Pyongyang, it said, may even decide to test more long-range missiles or another nuclear bomb when key nations like China and the United States are preoccupied with leadership changes or elections in coming months.
Last week’s announcement that military chief Ri Yong-ho had been relieved of all posts, purportedly because of illness, raised some speculation of a military power struggle or of efforts by Kim to set the stage for reform.
The Brussels-based ICG, however, said that despite the sudden sacking there were no signs of opposition to the country’s second dynastic succession and Kim appeared in charge in his own right.
There was also nothing to suggest that Kim, who took power after the death of his father Kim Jong-Il last December, would take measures to improve the lot of his people or reduce regional frictions.
The North has suffered acute food shortfalls since the early 1990s and severe shortages of electricity and materials cripple industry.
The ICG said the poor economy remained the regime’s greatest long-term threat. But reform would contradict the centrally-planned system espoused by Jong-Un’s father and grandfather, undermining his own political legitimacy.
While the North was currently stable, “the system is not sustainable forever”, the ICG said.
“Meanwhile, reinforcing the status quo will not bring prosperity, only more backwardness and oppression for millions of North Koreans.”
Continued isolation and a “military first” orientation would encourage the regime to remain confrontational.

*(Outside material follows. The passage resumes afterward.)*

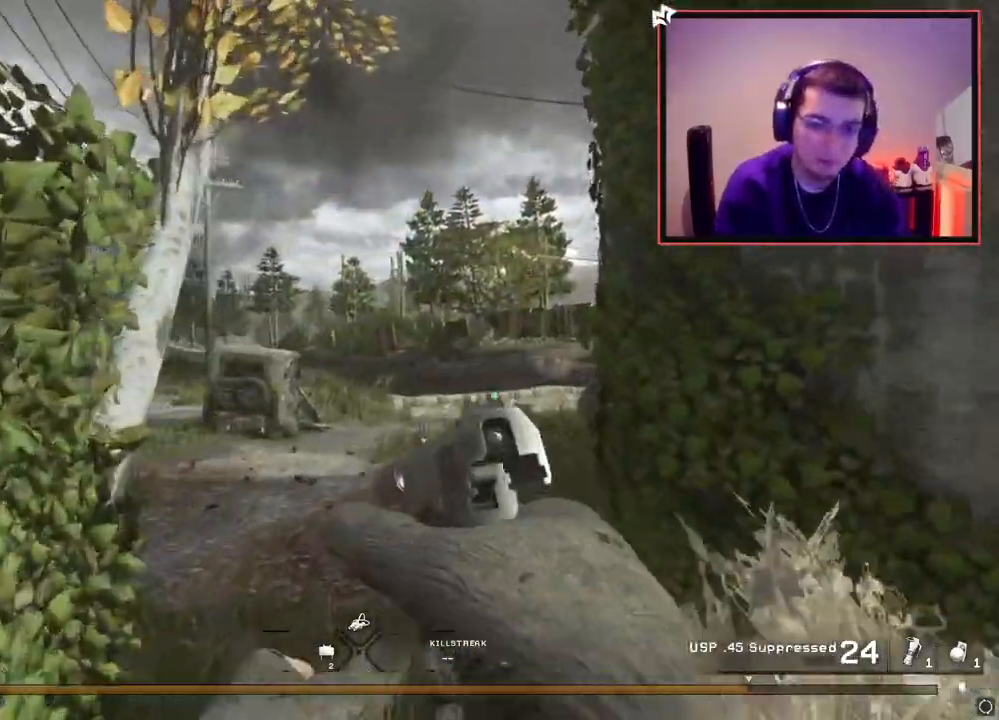
{"buttons": [], "left_stick": "up", "right_stick": "center", "events": [[267, "TRIANGLE", "down"], [317, "TRIANGLE", "up"], [400, "TRIANGLE", "down"], [467, "TRIANGLE", "up"]]}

Without the money to sustain a conventional arms race, it would rely increasingly on “asymmetric capabilities” including nuclear weapons for its security.
The ICG also cautioned that eventual internal opposition to Jong-Un’s succession could not be ruled out.

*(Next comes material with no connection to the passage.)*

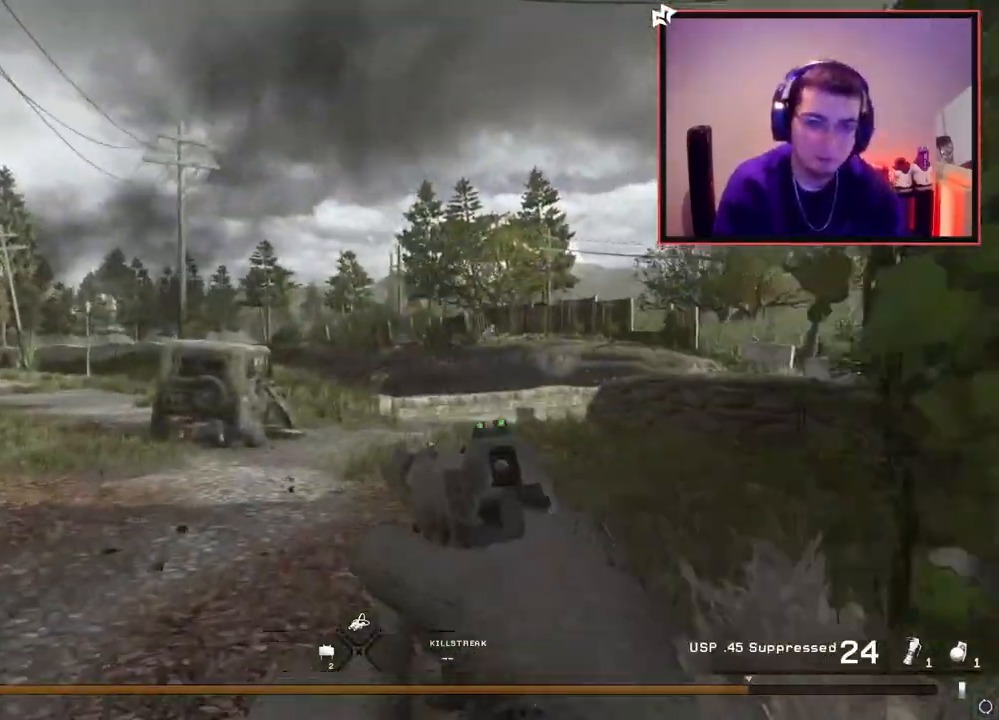
{"buttons": [], "left_stick": "up", "right_stick": "center", "events": [[117, "right_stick", "right"], [150, "L3", "down"], [184, "right_stick", "center"], [300, "TRIANGLE", "down"], [350, "L3", "up"], [400, "TRIANGLE", "up"]]}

If the armed forces became dissatisfied with the status quo, there were fears the regime could stage provocations against South Korea, as in 2010, to bolster the young ruler’s military credentials.
Regarding former military chief Ri, the ICG said speculation he may have been removed due to a corruption scandal was plausible.
It said it was unlikely Ri had been plotting against the Kim family since this “would have brought deadly retribution and a media announcement that he had ‘died in an accident'”.